## Tarefas a cumprir
1 > Liste todas as relações que, segundo o trecho sobre as manifestações, vigoram no lugar da relação de representação.
2 > Prossiga o trecho sobre as manifestações a partir da última frase apresentada.

## Trecho fornecido
--- --- ---

A dimensão é mágica porque, assim como basta apertar um botão para tudo
aparecer, assim também se acredita que basta querer para fazer acontecer. Ora,
além da ausência de controle real sobre o instrumento, a magia repõe um dos
recursos mais profundos da sociedade de consumo difundida pelos meios de
comunicação, qual seja, a idéia de satisfação imediata do desejo, sem qualquer
mediação;
d. a recusa das mediações institucionais indica que estamos diante de uma ação
própria da sociedade de massa, portanto, indiferente à determinação de
classe social; ou seja, no caso presente, ao se apresentar como uma ação da
juventude, o movimento assume a aparência de que o universo dos
manifestantes é homogêneo ou de massa, ainda que, efetivamente, seja
heterogêneo do ponto de vista econômico, social e político, bastando lembrar
que as manifestações das periferias não foram apenas de “juventude” nem de
classe média, mas de jovens, adultos, crianças e idosos da classe trabalhadora.
No ponto de chegada, as manifestações introduziram o tema da corrupção política
e a recusa dos partidos políticos. Sabemos que o MPL é constituído por
militantes de vários partidos de esquerda e, para assegurar a unidade do
movimento, evitou a referência aos partidos de origem.
Por isso foi às ruas sem definir-se como expressão de partidos políticos e, em
São Paulo, quando, na comemoração da vitória, os militantes partidários
compareceram às ruas foram execrados, espancados, e expulsos como oportunistas
– sofreram repressão violenta por parte da massa. Ou seja, alguns manifestantes
praticaram sobre outros a violência que condenaram na polícia.
A crítica às instituições políticas não é infundada, mas possui base
concreta:
a. no plano conjuntural: o inferno urbano é, efetivamente, responsabilidade dos
partidos políticos governantes;
b. no plano estrutural: no Brasil, sociedade autoritária e excludente, os
partidos políticos tendem a ser clubes privados de oligarquias locais, que usam
o público para seus interesses privados; a qualidade dos legislativos nos três
níveis é a mais baixa possível e a corrupção é estrutural; como
consequência, a relação de representação não se concretiza porque vigoram
relações de favor, clientela, tutela e cooptação;
c. a crítica ao PT: de ter abandonado a relação com aquilo que determinou
seu nascimento e crescimento, isto é, o campo das lutas sociais
auto-organizadas e ter-se transformado numa máquina burocrática e eleitoral
(como têm dito e escrito muitos militantes ao longo dos últimos 20 anos).

--- --- ---

## Os dados
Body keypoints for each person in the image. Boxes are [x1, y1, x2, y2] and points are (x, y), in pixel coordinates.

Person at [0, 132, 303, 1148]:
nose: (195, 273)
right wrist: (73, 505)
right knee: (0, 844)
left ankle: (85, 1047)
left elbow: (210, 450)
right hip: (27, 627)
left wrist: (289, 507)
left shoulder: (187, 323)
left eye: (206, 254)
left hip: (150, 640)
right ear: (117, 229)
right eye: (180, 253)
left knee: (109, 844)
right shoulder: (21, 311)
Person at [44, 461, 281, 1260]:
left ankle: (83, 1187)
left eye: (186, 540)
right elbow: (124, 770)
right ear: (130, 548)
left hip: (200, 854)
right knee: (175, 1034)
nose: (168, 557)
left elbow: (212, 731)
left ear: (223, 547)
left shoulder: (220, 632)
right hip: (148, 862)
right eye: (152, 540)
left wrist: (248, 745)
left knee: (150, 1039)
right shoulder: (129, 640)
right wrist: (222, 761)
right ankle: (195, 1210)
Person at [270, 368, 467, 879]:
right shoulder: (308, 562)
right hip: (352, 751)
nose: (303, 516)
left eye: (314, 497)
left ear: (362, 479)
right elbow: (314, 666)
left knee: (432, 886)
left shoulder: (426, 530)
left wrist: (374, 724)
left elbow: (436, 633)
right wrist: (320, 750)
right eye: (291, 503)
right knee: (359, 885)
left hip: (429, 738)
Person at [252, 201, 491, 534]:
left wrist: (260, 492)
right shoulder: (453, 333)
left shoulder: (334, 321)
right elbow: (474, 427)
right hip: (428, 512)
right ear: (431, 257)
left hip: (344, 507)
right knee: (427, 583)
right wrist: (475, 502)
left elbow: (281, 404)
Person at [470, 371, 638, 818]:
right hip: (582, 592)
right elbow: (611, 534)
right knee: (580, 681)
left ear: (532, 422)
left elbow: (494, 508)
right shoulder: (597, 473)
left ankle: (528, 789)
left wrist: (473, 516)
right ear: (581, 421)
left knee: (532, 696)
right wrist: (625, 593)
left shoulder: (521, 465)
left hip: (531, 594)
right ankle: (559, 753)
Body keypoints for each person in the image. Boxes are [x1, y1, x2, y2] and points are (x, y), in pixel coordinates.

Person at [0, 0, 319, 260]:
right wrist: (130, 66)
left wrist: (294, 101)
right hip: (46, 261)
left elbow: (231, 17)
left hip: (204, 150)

--- --- ---

## Respostas em ordem
1 > favor, clientela, tutela e cooptação

2 >
Isso, porém, embora explique a recusa, não significa que esta tenha sido
motivada pela clara compreensão do problema por parte dos manifestantes. De
fato, a maioria deles não exprime em suas falas uma análise das causas desse
modo de funcionamento dos partidos políticos, qual seja, a estrutura
autoritária da sociedade brasileira, de um lado, e, de outro, o sistema
político-partidário montado pelos casuímos da ditadura. Em lugar de lutar por
uma reforma política, boa parte dos manifestantes recusa a legitimidade do
partido político como instituição republicana e democrática.
Assim, sob este aspecto, apesar do uso das redes sociais e da crítica aos meios
de comunicação, a maioria dos manifestantes aderiu à mensagem ideológica
difundida anos a fio pelos meios de comunicação de que os partidos são
corruptos por essência.
Como se sabe, essa posição dos meios de comunicação tem a finalidade de lhes
conferir o monopólio das funções do espaço público, como se não fossem
empresas capitalistas movidas por interesses privados.
Dessa maneira, a recusa dos meios de comunicação e as críticas a eles
endereçadas pelos manifestantes não impediram que grande parte deles aderisse à
perspectiva da classe média conservadora difundida pela mídia a respeito da
ética.
De fato, a maioria dos manifestantes, reproduzindo a linguagem midiática, falou
de ética na política (ou seja, a transposição dos valores do espaço privado
para o espaço público), quando, na verdade, se trataria de afirmar a ética da
política (isto é, valores propriamente públicos), ética que não depende das
virtudes morais das pessoas privadas dos políticos e sim da qualidade das
instituições públicas enquanto instituições republicanas.
A ética da política, no nosso caso, depende de uma profunda reforma política
que crie instituições democráticas republicanas e destrua de uma vez por todas
a estrutura deixada pela ditadura, que força os partidos políticos a coalizões
absurdas se quiserem governar, coalizões que comprometem o sentido e a
finalidade de seus programas e abrem as comportas para a corrupção.
Em lugar da ideologia conservadora e midiática de que, por definição e por
essência, a política é corrupta, trata-se de promover uma prática inovadora
capaz de criar instituições públicas que impeçam a corrupção, garantam a
participação, a representação e o controle dos interesses públicos e dos
direitos pelos cidadãos. Numa palavra, uma invenção democrática.
Ora, ao entrar em cena o pensamento mágico, os manifestantes deixam de lado
que, até que uma nova forma da política seja criada num futuro distante quando,
talvez, a política se realizará sem partidos, por enquanto, numa república
democrática (ao contrário de uma ditadura) ninguém governa sem um partido, pois
é este que cria e prepara quadros para as funções governamentais para
concretização dos objetivos e das metas dos governantes eleitos.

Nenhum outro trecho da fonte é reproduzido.